As Netanyahu huddled with cabinet ministers at the Israeli military headquarters in Tel Aviv on Tuesday, rockets continued to fall in southern Israel, and Gazan militant leaders threatened to widen their attacks to the southern Israeli cities of Beersheva and Ashdod. Both sides know that there is plenty of potential to escalate the conflict, said Israel Radio’s military affairs commentator.
As Israel’s government deliberated, Netanyahu came under attack from Yair Lapid, the leader of the centrist Yesh Atid party. “This is the time to use force. The IDF’s toolbox is large and hasn’t been exhausted,” he said in a statement. “There can be no arrangement without deterrence. Hamas must not be allowed to run” our lives.
Similar sentiments are ratcheting up political pressure on the government to order a more severe response. Though Israel’s air force has sought to avoid civilian casualties in Gaza, it has hit the broadcast studios of Hamas’ news channel and destroyed high-rise buildings linked to Hamas in Gaza.
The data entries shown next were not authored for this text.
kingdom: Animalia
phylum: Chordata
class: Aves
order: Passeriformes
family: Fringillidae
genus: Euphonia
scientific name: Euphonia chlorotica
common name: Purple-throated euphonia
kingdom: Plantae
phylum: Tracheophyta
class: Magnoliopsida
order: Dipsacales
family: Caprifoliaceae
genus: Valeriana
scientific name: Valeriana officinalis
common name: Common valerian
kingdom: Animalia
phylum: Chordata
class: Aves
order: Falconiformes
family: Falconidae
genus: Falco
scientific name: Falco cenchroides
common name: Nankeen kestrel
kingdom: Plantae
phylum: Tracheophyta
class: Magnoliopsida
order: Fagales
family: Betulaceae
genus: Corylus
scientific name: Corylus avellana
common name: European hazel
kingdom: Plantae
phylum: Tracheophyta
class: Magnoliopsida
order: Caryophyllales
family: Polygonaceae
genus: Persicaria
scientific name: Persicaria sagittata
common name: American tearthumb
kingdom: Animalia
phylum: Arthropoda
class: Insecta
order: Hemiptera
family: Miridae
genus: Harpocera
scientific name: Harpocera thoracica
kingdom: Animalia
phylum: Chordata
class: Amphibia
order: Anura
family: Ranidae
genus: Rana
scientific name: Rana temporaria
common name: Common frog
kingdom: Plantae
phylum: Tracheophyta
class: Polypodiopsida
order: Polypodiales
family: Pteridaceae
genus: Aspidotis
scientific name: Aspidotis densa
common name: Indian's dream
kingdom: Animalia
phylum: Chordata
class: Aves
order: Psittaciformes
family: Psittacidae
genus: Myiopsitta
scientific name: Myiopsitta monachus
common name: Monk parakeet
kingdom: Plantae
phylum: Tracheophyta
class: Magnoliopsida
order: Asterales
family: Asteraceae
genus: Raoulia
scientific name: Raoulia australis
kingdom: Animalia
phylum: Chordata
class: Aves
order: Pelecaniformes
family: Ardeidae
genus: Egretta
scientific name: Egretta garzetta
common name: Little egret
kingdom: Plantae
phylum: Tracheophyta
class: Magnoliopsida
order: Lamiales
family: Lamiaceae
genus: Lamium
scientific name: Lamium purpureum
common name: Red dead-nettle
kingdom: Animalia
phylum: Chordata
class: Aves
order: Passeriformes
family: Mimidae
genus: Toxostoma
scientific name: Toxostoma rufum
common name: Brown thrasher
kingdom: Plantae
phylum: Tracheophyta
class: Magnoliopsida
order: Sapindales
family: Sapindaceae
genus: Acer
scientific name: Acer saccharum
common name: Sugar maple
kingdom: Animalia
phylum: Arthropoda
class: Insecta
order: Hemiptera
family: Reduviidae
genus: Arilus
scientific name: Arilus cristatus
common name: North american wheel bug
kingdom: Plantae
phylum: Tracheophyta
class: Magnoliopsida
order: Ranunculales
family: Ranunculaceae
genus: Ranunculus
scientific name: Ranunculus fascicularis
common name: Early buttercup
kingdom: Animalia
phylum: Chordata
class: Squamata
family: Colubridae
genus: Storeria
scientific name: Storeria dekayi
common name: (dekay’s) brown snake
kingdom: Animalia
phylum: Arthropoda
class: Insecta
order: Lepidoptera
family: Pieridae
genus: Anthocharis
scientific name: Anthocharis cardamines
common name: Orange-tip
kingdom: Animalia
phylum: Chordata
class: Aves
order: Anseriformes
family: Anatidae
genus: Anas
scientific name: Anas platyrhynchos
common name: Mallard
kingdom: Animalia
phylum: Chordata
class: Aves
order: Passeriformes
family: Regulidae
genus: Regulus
But some in the Israeli public didn’t consider the response stiff enough.
“I don’t think that Israel can contain this. This has become a political problem for Netanyahu, [Defense Minister Avigdor] Lieberman and the IDF,” said Amos Harel, the diplomatic correspondent for Haaretz in a podcast for the Israel advocacy group, The Israel Project. “The general feeling is that Israel’s deterrence against Hamas is diminishing, and Hamas allows itself to act so aggressively because it feels immune to an Israeli response.”
But there are no good answers.
The flare-up in violence has run counter to the long-term interests of both Israel and Hamas, analysts said. Israel’s security establishment considers Iran’s growing power in Syria as its primary strategic concern, and getting bogged down in another war in Gaza would likely distract from that goal. At the same time, with Israeli parliamentary elections scheduled for 2019, Netanyahu doesn’t want to risk a war that’s perceived as a failure.
“The Israeli calculus is straightforward: there is no desire for another round of fighting, and little expectation that the results would be different. The costs would probably be higher,” said Gerald Steinberg, a political science professor at Bar Ilan University.
He noted that Israel has few options. “It can continue the pinpoint operations, hitting targets from the air. If Israel wanted to uproot the capability of Hamas to fire rockets, it would require a massive operation on the scale of 2014, and many more casualties. There doesn’t seem to be a midpoint, and that seems like a real strategic dilemma.”
On the other hand, Hamas has little interest in a return to the war of 2014. Its strategic goal is to position itself to challenge Fatah for power in the West Bank after the ailing Palestinian President Mahmoud Abbas steps aside. Reaching an informal truce agreement with Israel would boost Hamas’ image regionally.
But even if there was a return to quiet in southern Israel and mediation talks take hold, some analysts caution that it might be part of the latest loop in the cycle of calm and escalation along the Gaza border.
A true-long term truce would have to include the involvement of the Palestinian Authority in the agreement. It would also require political concessions that neither Netanyahu or the Hamas leadership in Gaza are currently willing to make, said Nimrod Goren, director of Mitvim, an Israeli institute for regional foreign policy. Barring that, any cease-fire arrangement is likely to be short lived.
“Even if there is an arrangement, the question is how sustainable is it?” he said. “[A truce] needs to involve a diplomatic deal with PA involvement, and needs to involve more international diplomatic actors.”